• [Required action] State the number of lines that hold "supervisor" in the records below, with no other words.

• [Exercise data]
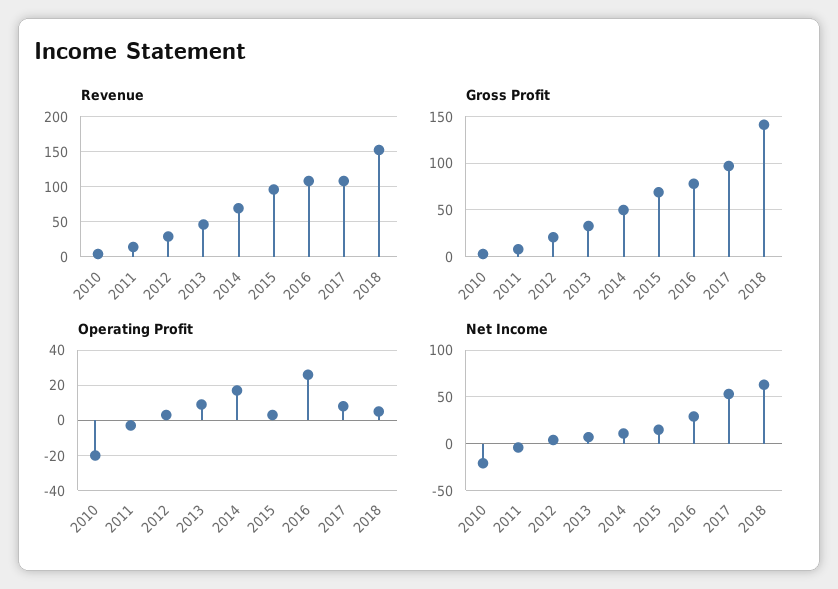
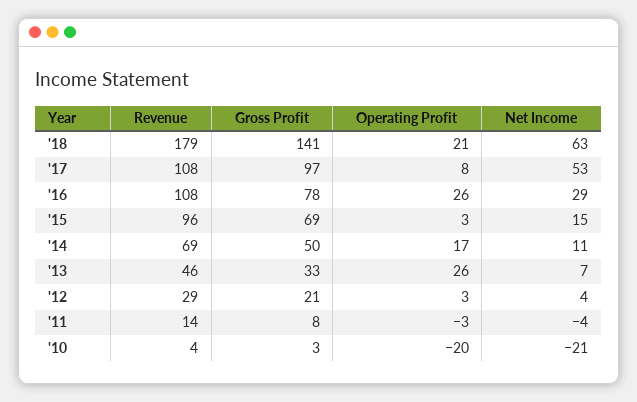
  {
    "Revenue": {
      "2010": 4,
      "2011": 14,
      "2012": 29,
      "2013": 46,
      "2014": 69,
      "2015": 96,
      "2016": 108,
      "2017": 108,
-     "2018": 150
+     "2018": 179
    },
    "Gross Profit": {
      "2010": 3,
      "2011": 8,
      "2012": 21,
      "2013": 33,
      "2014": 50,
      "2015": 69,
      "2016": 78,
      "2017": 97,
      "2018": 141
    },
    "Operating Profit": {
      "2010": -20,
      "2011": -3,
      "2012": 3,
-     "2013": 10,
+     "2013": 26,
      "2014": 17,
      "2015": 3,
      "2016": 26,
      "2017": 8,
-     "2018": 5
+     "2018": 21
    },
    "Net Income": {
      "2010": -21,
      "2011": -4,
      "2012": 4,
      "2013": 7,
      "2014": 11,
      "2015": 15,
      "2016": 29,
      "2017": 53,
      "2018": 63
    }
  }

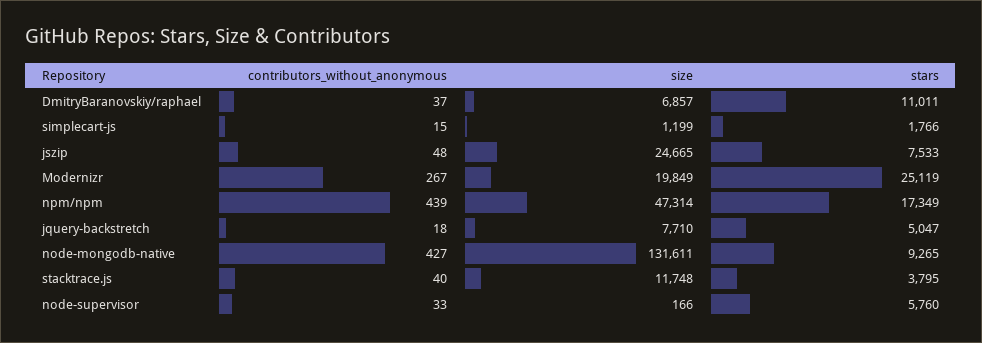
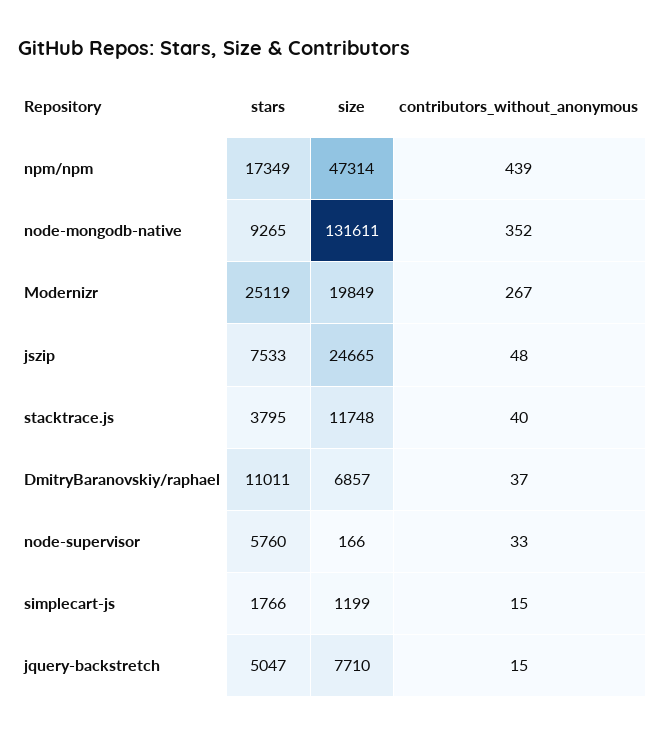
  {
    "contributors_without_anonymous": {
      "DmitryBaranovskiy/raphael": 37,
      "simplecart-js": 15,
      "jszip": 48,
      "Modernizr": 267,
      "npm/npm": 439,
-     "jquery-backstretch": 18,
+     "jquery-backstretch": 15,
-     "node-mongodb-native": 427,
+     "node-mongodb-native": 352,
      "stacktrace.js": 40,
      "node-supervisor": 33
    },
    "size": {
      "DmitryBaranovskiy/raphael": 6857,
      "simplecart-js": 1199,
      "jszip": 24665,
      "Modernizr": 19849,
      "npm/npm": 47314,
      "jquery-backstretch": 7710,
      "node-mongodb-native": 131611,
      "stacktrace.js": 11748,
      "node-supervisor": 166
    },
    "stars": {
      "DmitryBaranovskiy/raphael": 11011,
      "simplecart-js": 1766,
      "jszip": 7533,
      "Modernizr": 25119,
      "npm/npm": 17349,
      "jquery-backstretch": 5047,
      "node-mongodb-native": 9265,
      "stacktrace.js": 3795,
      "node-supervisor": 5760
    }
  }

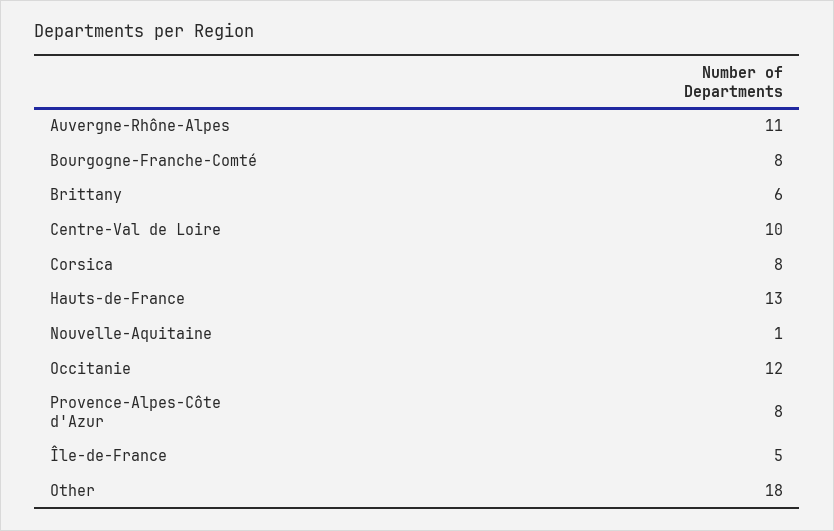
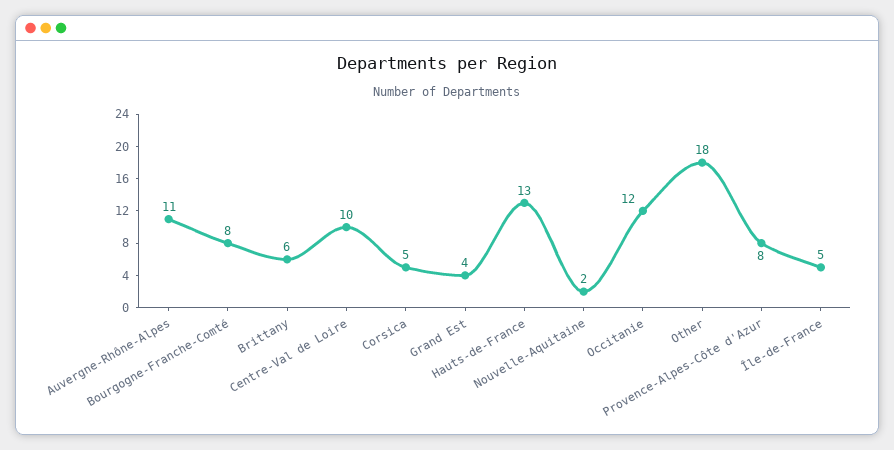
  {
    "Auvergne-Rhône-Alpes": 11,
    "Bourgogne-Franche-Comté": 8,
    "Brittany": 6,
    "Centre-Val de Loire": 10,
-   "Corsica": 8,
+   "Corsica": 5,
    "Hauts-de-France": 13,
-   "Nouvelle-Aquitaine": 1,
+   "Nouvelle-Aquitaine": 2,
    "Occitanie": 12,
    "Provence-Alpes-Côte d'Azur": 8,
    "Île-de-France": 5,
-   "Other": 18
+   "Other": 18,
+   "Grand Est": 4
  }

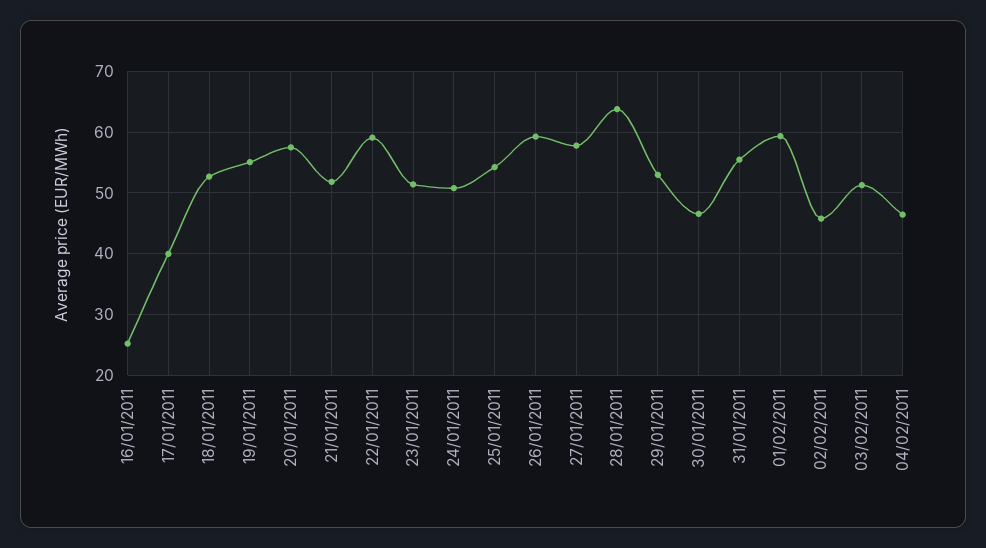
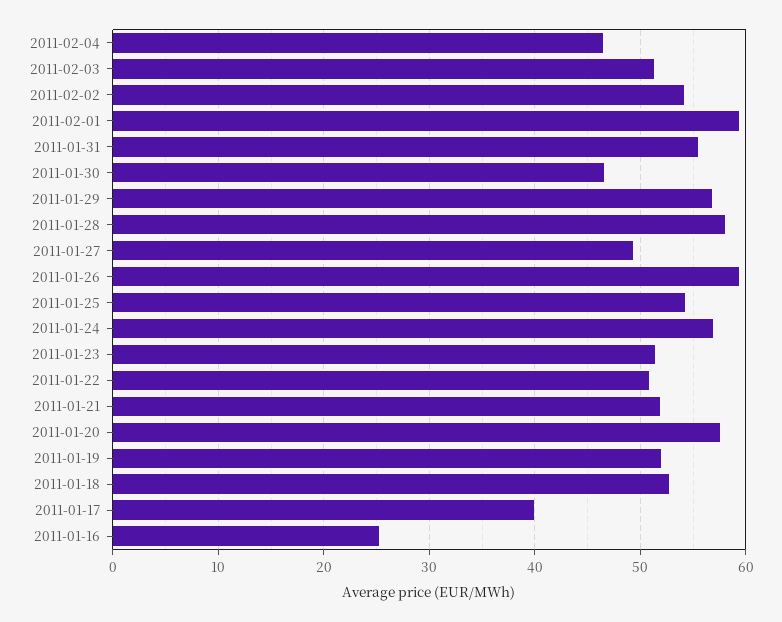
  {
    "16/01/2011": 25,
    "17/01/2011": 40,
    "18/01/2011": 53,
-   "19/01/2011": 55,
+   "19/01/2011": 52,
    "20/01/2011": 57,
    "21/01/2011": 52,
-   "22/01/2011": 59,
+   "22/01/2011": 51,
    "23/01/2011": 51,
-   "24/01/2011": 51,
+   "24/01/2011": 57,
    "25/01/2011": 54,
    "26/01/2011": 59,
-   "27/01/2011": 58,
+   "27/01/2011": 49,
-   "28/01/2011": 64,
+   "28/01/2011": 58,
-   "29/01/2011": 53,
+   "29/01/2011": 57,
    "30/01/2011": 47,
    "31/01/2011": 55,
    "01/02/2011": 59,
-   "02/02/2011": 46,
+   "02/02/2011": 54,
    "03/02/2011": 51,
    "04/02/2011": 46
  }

---

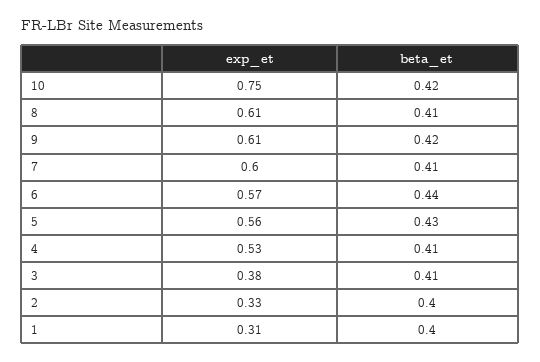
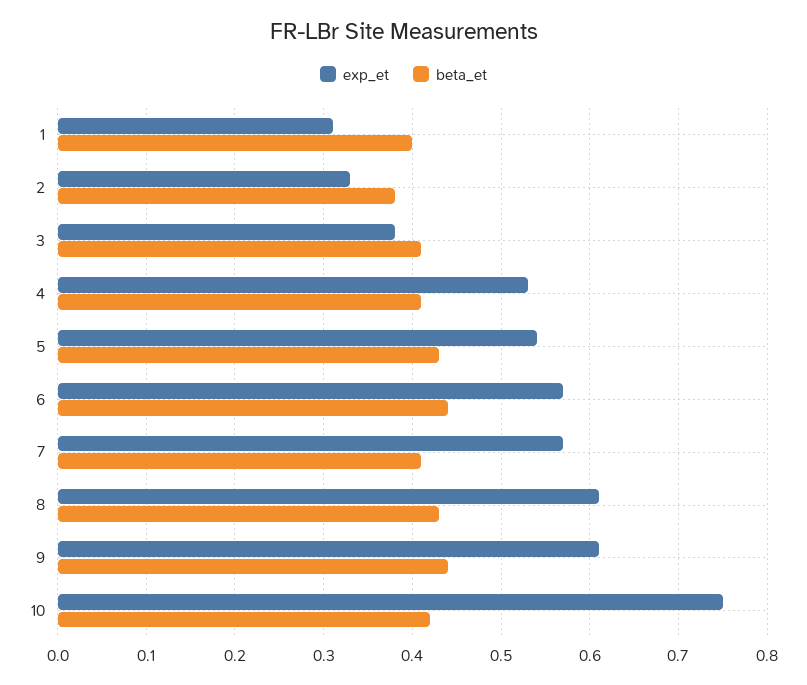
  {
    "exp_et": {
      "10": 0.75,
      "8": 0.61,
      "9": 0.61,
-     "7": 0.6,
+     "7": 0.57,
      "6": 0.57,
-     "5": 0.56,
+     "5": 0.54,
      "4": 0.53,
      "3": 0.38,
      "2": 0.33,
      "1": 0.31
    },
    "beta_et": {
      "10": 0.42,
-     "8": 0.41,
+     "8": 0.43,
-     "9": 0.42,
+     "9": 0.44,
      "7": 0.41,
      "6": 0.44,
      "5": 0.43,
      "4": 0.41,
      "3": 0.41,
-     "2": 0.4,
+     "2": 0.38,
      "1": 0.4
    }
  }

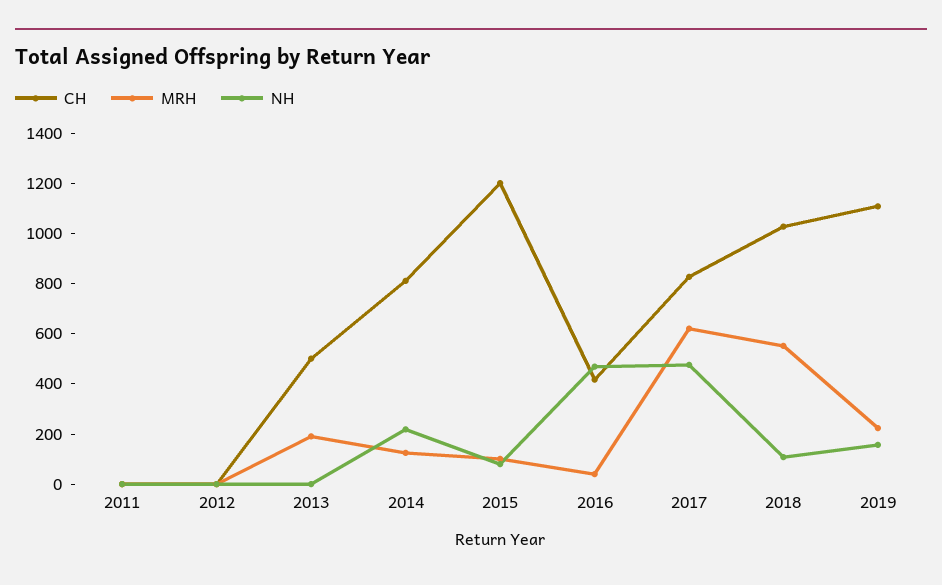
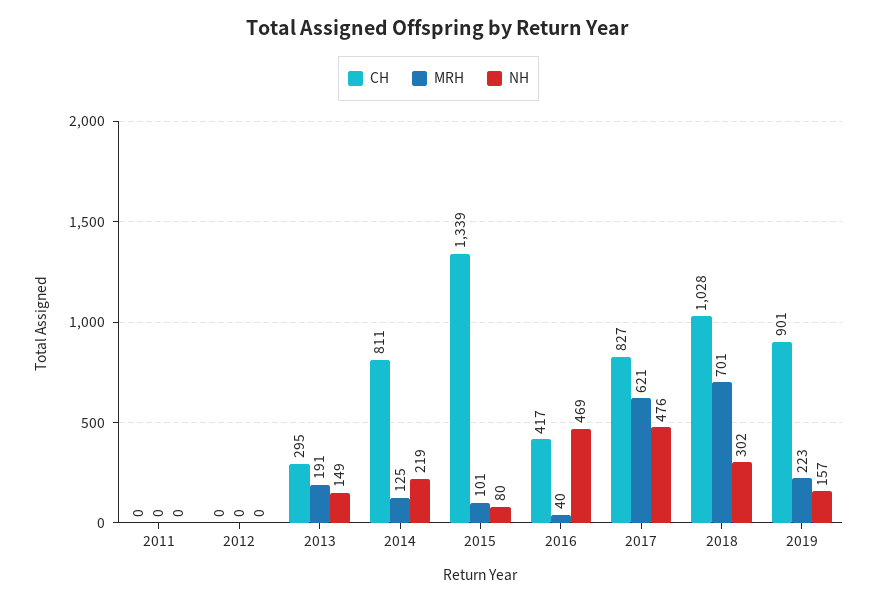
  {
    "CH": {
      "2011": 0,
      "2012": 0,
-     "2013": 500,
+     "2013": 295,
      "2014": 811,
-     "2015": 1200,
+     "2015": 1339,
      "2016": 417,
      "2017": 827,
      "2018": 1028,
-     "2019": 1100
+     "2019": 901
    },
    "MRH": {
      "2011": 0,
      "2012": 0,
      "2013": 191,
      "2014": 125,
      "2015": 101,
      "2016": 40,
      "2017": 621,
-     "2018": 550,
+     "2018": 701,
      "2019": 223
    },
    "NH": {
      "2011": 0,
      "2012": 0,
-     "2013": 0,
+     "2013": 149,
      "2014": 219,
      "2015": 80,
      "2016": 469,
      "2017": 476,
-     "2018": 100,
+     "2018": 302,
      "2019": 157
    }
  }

--

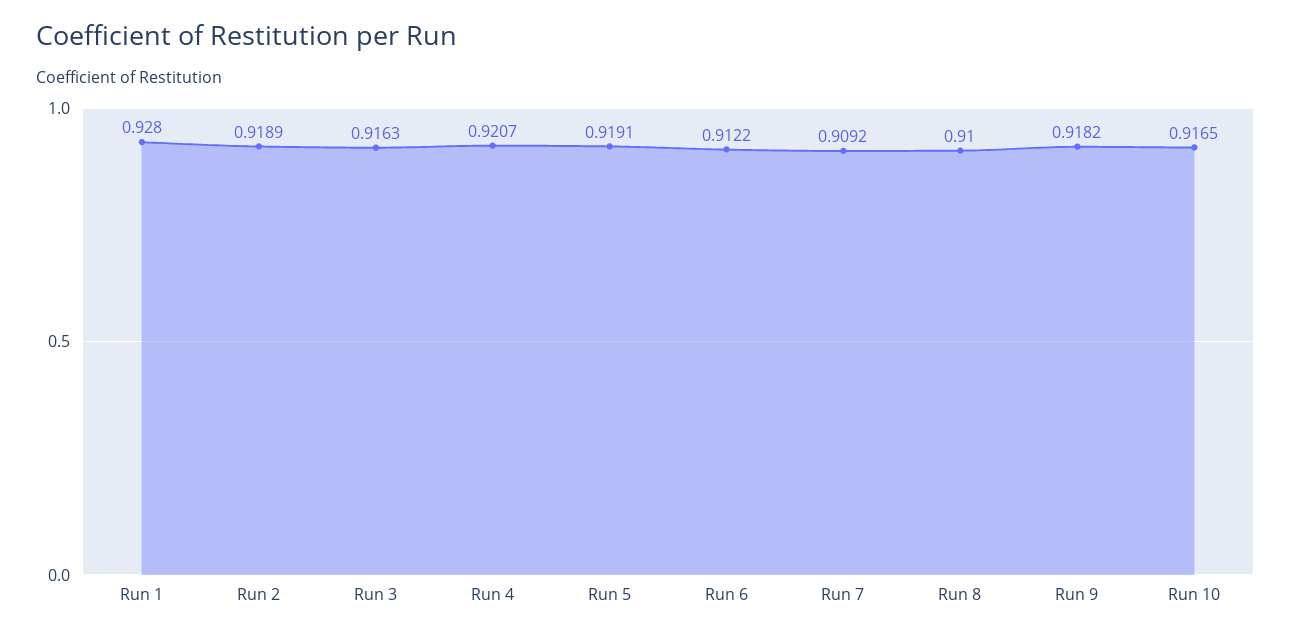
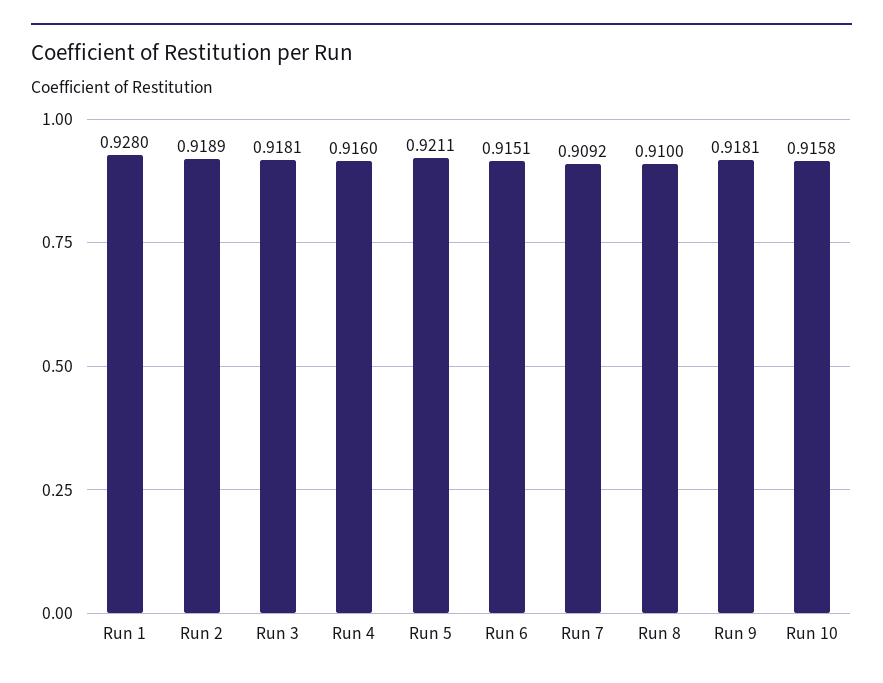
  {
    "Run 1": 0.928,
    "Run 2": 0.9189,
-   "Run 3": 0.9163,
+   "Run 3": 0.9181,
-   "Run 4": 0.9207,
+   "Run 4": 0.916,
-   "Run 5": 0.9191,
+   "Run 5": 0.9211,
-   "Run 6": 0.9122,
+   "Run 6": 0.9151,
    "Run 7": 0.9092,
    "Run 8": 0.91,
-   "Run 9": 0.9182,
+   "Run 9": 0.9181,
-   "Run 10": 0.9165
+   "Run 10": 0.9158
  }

• [Answer box] 3